Peli makes his bread and butter by hitting us where we sleep… literally. Micah points the camera at their bed every night, recording the entity's ever-more horrific activities around their sleeping forms. The psychological impact can't be underestimated, reminding us how vulnerable we are when we slumber and striking at the very place we instinctively head towards for safety. It doesn't take much. The bedroom door swings ominously open and closed, footsteps can be heard on the stairway outside, and the yawning shadows enshrouding the bedroom conjure more terrors than any make-up studio could ever hope for. Paranormal Activity remains largely in the realm of plausibility, taking the sort of incidents found in Ghost Hunters and pushing them just a step or two closer to the concrete.
It also adds a pair of victims who immediately sell us on their veracity.
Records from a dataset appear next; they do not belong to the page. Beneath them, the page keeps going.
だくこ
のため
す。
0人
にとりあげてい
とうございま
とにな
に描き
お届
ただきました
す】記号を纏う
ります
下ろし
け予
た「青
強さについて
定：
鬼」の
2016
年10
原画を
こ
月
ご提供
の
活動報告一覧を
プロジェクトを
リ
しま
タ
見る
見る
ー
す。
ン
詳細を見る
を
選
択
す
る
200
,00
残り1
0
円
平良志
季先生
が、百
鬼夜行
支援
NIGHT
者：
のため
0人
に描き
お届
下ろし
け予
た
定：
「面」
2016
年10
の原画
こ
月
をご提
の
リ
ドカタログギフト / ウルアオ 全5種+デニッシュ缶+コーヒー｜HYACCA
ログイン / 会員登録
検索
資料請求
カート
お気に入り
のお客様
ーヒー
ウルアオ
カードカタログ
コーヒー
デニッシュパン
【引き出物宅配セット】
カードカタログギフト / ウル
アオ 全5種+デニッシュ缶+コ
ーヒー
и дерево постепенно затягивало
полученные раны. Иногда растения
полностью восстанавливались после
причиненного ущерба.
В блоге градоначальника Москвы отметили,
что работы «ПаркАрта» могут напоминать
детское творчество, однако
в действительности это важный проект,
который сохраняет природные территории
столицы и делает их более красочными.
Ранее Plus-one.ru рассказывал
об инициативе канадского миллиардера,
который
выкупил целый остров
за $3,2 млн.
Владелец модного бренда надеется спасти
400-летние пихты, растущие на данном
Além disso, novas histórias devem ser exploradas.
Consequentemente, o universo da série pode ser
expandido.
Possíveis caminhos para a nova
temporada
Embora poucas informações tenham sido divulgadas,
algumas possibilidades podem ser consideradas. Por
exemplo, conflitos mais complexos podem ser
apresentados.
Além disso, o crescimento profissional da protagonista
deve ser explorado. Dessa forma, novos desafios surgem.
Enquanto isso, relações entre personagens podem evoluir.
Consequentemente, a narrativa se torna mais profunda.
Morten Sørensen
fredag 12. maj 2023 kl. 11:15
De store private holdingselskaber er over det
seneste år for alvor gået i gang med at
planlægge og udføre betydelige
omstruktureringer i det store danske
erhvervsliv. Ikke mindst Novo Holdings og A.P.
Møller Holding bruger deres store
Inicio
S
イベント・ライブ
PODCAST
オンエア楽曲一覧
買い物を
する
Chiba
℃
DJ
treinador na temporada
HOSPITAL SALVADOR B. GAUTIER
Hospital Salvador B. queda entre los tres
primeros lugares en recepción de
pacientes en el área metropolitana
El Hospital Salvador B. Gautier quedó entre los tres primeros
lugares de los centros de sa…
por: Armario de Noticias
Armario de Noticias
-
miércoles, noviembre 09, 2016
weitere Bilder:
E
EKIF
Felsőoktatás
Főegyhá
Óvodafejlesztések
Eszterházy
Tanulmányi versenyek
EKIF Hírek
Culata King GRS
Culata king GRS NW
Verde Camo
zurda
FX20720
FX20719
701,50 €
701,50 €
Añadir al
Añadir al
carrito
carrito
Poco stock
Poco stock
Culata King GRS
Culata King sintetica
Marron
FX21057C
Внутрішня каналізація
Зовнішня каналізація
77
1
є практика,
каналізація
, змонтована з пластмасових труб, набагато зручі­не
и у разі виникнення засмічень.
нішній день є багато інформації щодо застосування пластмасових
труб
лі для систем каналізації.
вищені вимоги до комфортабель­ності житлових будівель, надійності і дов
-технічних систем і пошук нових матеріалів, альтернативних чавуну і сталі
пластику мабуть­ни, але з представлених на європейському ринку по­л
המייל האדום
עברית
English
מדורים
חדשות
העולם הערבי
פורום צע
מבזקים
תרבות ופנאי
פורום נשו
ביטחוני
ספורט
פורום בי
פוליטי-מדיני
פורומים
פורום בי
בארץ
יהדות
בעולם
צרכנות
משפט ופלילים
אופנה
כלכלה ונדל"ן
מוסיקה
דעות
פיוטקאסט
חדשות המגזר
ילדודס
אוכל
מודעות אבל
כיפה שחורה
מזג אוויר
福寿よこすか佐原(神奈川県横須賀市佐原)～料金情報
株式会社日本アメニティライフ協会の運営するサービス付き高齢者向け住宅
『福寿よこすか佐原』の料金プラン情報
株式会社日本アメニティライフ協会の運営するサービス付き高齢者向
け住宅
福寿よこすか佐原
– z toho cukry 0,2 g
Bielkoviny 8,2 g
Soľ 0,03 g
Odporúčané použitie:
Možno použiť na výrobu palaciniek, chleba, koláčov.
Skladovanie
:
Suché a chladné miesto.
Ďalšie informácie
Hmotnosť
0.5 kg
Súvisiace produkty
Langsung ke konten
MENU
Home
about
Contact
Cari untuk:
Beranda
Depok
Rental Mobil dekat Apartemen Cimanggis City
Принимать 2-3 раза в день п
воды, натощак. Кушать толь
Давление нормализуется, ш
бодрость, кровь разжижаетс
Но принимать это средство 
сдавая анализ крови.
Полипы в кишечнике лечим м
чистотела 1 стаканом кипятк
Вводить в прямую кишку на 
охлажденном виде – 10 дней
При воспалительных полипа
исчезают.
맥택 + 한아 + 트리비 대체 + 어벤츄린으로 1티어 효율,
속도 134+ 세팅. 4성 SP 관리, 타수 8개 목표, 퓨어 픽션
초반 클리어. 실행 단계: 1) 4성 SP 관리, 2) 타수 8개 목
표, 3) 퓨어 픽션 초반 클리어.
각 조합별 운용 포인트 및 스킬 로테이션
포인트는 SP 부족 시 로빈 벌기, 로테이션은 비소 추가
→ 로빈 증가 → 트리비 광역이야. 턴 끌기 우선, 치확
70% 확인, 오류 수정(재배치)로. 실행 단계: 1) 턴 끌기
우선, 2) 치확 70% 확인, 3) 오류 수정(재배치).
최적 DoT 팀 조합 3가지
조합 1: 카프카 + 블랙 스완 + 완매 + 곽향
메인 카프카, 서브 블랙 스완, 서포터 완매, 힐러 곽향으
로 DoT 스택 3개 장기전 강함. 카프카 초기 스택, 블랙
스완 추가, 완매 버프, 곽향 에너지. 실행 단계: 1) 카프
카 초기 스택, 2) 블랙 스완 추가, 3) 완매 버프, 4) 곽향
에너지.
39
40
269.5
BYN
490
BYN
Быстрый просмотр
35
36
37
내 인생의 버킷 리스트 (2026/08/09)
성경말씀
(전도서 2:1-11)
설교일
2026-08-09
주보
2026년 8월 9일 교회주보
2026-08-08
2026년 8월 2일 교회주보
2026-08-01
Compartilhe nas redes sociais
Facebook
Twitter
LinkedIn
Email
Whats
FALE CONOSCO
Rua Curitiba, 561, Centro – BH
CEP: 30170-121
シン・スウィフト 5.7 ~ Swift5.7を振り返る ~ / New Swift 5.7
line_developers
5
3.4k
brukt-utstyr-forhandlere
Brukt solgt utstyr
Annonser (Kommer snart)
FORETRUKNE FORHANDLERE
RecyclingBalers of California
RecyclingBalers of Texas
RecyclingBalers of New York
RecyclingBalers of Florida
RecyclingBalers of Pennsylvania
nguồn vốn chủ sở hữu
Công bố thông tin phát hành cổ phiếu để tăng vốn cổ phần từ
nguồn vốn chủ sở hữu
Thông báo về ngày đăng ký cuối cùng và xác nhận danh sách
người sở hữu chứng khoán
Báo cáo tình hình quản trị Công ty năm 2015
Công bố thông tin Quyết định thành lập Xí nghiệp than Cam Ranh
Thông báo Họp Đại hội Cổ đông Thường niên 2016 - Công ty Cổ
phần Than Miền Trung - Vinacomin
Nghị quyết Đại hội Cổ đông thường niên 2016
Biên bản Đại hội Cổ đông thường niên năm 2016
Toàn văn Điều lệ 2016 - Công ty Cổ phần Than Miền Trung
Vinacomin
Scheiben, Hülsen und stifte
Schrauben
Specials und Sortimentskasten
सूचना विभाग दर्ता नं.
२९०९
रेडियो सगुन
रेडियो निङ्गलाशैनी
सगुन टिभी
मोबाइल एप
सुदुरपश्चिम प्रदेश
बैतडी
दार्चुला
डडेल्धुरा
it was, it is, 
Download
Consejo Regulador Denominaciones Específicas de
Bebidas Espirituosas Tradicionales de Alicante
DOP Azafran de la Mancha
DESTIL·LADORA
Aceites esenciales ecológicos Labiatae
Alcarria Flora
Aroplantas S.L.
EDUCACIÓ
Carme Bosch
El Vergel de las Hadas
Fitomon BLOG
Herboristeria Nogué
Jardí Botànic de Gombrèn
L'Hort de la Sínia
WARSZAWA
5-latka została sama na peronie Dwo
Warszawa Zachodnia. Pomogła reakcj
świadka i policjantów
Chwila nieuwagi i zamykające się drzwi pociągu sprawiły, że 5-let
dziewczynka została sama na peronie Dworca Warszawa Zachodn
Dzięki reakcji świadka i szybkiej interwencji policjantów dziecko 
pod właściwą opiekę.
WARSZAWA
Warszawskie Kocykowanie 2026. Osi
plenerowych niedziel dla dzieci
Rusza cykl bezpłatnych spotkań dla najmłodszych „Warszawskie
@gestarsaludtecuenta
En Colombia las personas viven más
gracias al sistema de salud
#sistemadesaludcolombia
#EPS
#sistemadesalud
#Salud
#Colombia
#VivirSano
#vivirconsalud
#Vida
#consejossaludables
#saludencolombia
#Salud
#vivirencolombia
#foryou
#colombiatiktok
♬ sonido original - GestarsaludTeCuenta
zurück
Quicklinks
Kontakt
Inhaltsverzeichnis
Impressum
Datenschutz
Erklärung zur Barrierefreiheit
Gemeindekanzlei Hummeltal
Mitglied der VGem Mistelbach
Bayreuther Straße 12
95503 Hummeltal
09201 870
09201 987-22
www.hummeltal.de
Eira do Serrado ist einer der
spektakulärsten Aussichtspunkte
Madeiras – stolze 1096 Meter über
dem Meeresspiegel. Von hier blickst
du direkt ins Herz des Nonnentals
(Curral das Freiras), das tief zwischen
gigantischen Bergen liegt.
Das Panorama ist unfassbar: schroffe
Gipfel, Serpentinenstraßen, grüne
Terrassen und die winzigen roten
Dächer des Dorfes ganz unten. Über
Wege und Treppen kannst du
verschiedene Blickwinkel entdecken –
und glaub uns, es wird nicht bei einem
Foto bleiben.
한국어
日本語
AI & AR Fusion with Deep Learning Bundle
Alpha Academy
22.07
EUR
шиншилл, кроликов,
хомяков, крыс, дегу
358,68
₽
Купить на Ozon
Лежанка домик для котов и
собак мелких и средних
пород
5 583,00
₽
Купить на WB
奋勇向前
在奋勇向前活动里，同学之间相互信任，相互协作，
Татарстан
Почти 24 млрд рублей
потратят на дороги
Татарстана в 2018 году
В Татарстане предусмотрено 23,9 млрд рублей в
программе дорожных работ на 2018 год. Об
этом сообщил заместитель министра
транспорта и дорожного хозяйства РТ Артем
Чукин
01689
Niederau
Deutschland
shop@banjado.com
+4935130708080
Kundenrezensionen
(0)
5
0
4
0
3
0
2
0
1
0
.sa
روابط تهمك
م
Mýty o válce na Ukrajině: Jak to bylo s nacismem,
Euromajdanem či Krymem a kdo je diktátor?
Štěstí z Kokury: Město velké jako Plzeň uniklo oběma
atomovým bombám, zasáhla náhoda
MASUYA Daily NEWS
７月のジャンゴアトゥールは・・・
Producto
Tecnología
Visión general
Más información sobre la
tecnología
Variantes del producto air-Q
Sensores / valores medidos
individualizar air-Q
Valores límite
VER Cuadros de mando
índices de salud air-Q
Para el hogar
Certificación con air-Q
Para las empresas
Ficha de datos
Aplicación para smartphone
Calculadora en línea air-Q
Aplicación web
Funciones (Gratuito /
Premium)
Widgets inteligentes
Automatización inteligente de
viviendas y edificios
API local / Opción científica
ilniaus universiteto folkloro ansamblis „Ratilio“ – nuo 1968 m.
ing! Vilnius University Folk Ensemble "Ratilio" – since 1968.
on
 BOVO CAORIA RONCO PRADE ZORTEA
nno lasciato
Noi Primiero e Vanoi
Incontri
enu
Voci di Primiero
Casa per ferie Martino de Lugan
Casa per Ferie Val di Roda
They behave very normally, with off-the-cuff dialogue stressing natural rhythms and an easy chemistry between the actors that quickly conveys their characters' history. Micah is frankly a dick, with the answers to everything even when he doesn't know what the hell he's talking about. He treats the intruding spirit like a cool new toy--even buying an Ouija board after Katie tells him not to--and his frat-boy swagger seems to actively invite the trouble that befalls them. Katie acknowledges the danger they're in much more readily, even calling in a psychic (Mark Frederichs) to offer advice. Their natural rhythms allow the film to present itself as fact, with the credits replaced by a special thank-you to the couple's "families" for use of the footage. That blurry line makes the terror all the more difficult to deny.
And Paranormal Activity has little on its mind beyond sending a goose or three across our graves. It holds no thematic complexity and its straightforward scenario requires no bells and whistles to carry it through. It simply knows how to get inside our skin, utilizing pure craftsmanship to achieve what a thousand more expensive productions couldn't hope for. I'm very hard to scare and it got more than a few serious jumps out of me (including a finale that should have you sleeping with the lights on for a month). The hype surrounding it is insufferable, of course, and may provoke a backlash similar to that of Blair Witch. It has the chops to stand against the vagaries of public opinion, however; divorced from its pop culture context, it still scares the crap out of you and while multiple viewings may diminish those returns, it has officially announced itself as the spookhouse to beat this fall. Take a look before you're sick to death of hearing about it; for once, the indiscriminate praise is really onto something.